(Excerpted passage)
* * * * * * *
As the most densely populated state in the country, New Jersey has seen its fair share of development. However, despite parking lots and shopping malls seemingly everywhere you turn, there is Hagedorn Psychiatric Hospital that have been forgotten and left to rot by the wayside.
The hospital was first built in 1907 as a tuberculosis sanatorium and was owned and operated by the state. It was supposed to be a model institution for tuberculosis care with a mission to treat only the “curable,” so those with severe cases were unable to be admitted.
History of Abandoned Hagedorn Psychiatric Hospital
Hagedorn opened in 1907 as a tuberculosis hospital, providing health care to 500 patients a year. Between 1907 and 1929, the hospital treated 10,000 people. In the 1920’s the hospital opened up to treating all cases no matter how sever.
The sanatorium’s treatment methods remained relatively unchanged until the middle of the 20th century, when newer and more innovative medicines began to be developed. In 1950, the sanatorium broadened its scope of treatments once more, this time to include all chest diseases. The hospital was closed down in the late 1970s, and was left to fall apart.
Senator Hagedorn built a psychiatric hospital next to the abandoned tuberculosis. It first started as a nursing home, and then a 288- bed psychiatric hospital. In 2011, New Jersey governor Chis Christie announced that the hospital would shut down as part of an effort to save $9 million a year in expenses. In 2012 the new hospital was closed and is now lying abandoned along side the old hospital.
* * * * * * *
(Supplied data)
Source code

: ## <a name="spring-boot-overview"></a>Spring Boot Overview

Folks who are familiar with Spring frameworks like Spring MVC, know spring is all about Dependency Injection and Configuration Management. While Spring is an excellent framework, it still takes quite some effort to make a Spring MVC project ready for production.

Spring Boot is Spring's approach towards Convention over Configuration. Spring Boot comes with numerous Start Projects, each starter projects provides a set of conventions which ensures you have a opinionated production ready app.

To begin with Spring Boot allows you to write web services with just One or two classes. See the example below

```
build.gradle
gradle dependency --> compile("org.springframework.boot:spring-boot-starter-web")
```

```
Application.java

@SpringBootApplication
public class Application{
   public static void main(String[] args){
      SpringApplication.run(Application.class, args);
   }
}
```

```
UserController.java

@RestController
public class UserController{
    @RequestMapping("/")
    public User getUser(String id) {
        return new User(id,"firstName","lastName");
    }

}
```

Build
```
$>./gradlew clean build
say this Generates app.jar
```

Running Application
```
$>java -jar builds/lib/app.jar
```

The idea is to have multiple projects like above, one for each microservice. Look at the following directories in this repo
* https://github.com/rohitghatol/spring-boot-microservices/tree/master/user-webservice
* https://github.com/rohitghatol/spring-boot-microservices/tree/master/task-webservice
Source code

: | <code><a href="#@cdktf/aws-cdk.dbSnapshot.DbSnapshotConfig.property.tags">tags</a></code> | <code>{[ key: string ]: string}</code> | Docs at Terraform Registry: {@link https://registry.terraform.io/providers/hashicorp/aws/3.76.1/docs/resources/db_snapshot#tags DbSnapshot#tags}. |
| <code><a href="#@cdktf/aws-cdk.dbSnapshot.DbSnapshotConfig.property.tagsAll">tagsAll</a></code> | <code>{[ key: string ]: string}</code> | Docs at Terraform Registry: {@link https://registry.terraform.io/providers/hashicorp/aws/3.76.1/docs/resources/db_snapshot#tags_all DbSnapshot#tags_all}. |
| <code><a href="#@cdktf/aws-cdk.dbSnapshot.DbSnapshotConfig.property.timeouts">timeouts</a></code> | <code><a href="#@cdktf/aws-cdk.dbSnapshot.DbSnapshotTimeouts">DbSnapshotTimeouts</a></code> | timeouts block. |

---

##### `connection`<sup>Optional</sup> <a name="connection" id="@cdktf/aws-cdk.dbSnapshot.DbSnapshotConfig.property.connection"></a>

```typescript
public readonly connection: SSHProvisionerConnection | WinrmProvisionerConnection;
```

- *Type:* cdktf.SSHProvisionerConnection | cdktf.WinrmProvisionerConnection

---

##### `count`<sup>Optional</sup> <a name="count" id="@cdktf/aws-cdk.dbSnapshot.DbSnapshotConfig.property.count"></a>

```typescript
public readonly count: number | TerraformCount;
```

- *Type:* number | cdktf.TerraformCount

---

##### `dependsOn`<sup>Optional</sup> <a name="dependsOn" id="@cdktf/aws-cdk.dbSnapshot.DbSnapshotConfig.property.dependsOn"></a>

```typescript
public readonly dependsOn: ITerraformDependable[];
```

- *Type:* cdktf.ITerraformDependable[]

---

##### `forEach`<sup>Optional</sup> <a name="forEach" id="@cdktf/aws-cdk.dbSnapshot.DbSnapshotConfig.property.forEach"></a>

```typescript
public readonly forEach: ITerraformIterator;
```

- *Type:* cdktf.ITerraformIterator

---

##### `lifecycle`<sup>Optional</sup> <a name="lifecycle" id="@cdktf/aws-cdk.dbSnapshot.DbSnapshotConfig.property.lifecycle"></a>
* * * * * * *
(Explore the material)
A: Reproduce the stretch from "History of Abandoned" through "to fall apart." in the Hagedorn Psychiatric Hospital text.
B: According to the Hagedorn Psychiatric Hospital text, in what year did the sanatorium expand its treatments to include all chest diseases?

(Responses)
A:
History of Abandoned Hagedorn Psychiatric Hospital
Hagedorn opened in 1907 as a tuberculosis hospital, providing health care to 500 patients a year. Between 1907 and 1929, the hospital treated 10,000 people. In the 1920’s the hospital opened up to treating all cases no matter how sever.
The sanatorium’s treatment methods remained relatively unchanged until the middle of the 20th century, when newer and more innovative medicines began to be developed. In 1950, the sanatorium broadened its scope of treatments once more, this time to include all chest diseases. The hospital was closed down in the late 1970s, and was left to fall apart.

B: 1950